Fig. 1 is a schematic cross-sectional view showing a plastic reference material according to an embodiment of the present invention. Fig. 2 is a view showing the appearance of particles (plastic reference material) of the examples. FIG. 3 is a schematic view showing a state in which a plastic standard substance is placed as a sample on a sample cup made of metal during heating analysis. Fig. 4 is a schematic cross-sectional view for explaining a granulation process in a method of producing a plastic reference material according to an embodiment of the present invention. Fig. 5 is a view showing the appearance of a chip (plastic standard material) of a comparative example. Fig. 6 is a graph showing the relationship between the maximum diameter Dmax of the particles (plastic reference material) of the example and the frequency. Fig. 7 is a graph showing the relationship between the mass W and the frequency of the particles (plastic reference material) of the examples. Fig. 8 is a graph showing the relationship between the mass of one particle of the example and the signal intensity corresponding to the mass/charge ratio of DIBP. Fig. 9 is a graph showing the relationship between the maximum diameter Dmax of the fragments (plastic reference material) of the comparative example and the frequency. Fig. 10 is a graph showing the relationship between the mass W and the frequency of a chip (plastic standard material) of a comparative example. FIG. 11 is a view showing an example of information on the deviation of the concentration of the chemical substance per one particle.

Claims (3)

A plastic standard substance which is one or more kinds of chemical substances dispersed in a plastic substrate and used for analysis of the concentration of the aforementioned chemical substance; characterized in that: the plastic standard substance is granular; more than 50 of the aforementioned plastic materials The average value Dav of the maximum diameter Dmax of each of the reference materials is 0.1 mm to 1.0 mm, and the difference Dv between the maximum value and the minimum value of the maximum diameter Dmax with respect to the average value Dav is 0.2 mm or less; and 50 or more of the aforementioned plastics The average value Wav of the mass W of each of the reference materials is 0.1 mg to 0.5 mg, and the difference Wv between the maximum value and the minimum value of the mass W with respect to the average value Wav is 0.1 mg or less.
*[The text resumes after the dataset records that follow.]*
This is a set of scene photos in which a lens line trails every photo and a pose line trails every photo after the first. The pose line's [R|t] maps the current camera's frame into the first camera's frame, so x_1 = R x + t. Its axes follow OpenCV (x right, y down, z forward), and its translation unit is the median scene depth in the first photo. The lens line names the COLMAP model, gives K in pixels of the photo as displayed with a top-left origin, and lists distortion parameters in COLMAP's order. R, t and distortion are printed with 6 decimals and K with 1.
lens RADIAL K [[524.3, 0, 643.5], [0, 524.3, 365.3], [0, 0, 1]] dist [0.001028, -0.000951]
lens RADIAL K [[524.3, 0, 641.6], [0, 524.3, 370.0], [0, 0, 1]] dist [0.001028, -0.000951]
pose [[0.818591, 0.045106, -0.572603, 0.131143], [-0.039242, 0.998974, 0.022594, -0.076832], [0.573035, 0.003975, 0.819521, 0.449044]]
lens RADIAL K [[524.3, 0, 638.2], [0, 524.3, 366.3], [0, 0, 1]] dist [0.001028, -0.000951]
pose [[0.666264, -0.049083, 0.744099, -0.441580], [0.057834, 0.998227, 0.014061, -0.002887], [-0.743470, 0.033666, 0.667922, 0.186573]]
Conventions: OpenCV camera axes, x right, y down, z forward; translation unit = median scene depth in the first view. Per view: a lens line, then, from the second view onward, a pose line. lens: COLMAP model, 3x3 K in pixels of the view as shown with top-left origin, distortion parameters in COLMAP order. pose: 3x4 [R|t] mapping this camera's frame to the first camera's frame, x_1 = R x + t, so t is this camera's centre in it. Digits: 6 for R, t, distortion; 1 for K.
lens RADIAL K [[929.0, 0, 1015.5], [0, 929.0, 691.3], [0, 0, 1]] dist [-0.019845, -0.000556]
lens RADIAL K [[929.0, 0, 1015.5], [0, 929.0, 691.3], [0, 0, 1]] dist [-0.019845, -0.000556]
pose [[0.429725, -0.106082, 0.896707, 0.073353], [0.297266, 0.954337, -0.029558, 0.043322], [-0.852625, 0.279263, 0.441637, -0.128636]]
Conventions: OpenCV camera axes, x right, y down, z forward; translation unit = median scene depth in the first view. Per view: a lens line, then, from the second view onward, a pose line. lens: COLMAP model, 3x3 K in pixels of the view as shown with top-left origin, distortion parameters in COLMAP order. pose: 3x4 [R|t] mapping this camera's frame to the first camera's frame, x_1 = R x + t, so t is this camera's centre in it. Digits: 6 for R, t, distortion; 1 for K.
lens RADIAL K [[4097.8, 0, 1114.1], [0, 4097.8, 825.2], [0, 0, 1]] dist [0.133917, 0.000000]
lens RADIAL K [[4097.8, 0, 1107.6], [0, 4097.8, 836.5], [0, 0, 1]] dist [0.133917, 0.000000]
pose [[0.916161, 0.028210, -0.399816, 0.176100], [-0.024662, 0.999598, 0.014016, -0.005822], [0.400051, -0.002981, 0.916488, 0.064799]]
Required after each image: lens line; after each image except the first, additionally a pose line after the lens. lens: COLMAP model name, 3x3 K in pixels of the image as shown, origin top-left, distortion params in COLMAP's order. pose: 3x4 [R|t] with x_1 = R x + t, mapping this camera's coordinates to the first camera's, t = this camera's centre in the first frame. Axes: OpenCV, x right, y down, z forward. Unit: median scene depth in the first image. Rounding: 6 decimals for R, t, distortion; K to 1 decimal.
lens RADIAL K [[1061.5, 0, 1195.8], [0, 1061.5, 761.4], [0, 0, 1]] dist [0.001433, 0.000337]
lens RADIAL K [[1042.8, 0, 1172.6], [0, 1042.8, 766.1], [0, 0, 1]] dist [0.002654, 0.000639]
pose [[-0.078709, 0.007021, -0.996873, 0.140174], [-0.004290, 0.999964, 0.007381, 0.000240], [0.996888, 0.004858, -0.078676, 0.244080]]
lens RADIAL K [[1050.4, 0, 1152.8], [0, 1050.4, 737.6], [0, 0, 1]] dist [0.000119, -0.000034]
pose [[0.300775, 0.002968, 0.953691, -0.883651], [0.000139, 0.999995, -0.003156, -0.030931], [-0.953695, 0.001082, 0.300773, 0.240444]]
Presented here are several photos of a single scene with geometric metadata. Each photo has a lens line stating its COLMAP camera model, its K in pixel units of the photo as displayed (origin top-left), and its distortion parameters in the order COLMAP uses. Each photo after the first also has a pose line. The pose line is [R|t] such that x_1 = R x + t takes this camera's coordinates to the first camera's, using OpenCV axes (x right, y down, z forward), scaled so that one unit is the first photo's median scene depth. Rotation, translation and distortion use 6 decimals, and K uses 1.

The plastic standard material according to claim 1, wherein the information on the deviation of the concentration of the chemical substance contained in one particle of the plastic standard substance is given. A method for producing a plastic reference material comprising the following steps: a mixture forming process for forming a mixture in which one or more chemical substances are uniformly dispersed in a plastic substrate; and a granulation process for melting the aforementioned mixture In the granulation process, the adjustment is performed in such a manner that the average value Dav of the maximum diameter Dmax of each of the 50 or more plastic reference materials is 0.1 mm to 1.0 mm, and the maximum diameter Dmax is the largest. The difference Dv between the value and the minimum value with respect to the average value Dav is 0.2 mm or less, and the average value Wav of the mass W of each of 50 or more of the aforementioned plastic reference materials is 0.1 mg to 0.5 mg, and the maximum value of the mass W is The difference Wv of the minimum value with respect to the average value Wav is 0.1 mg or less.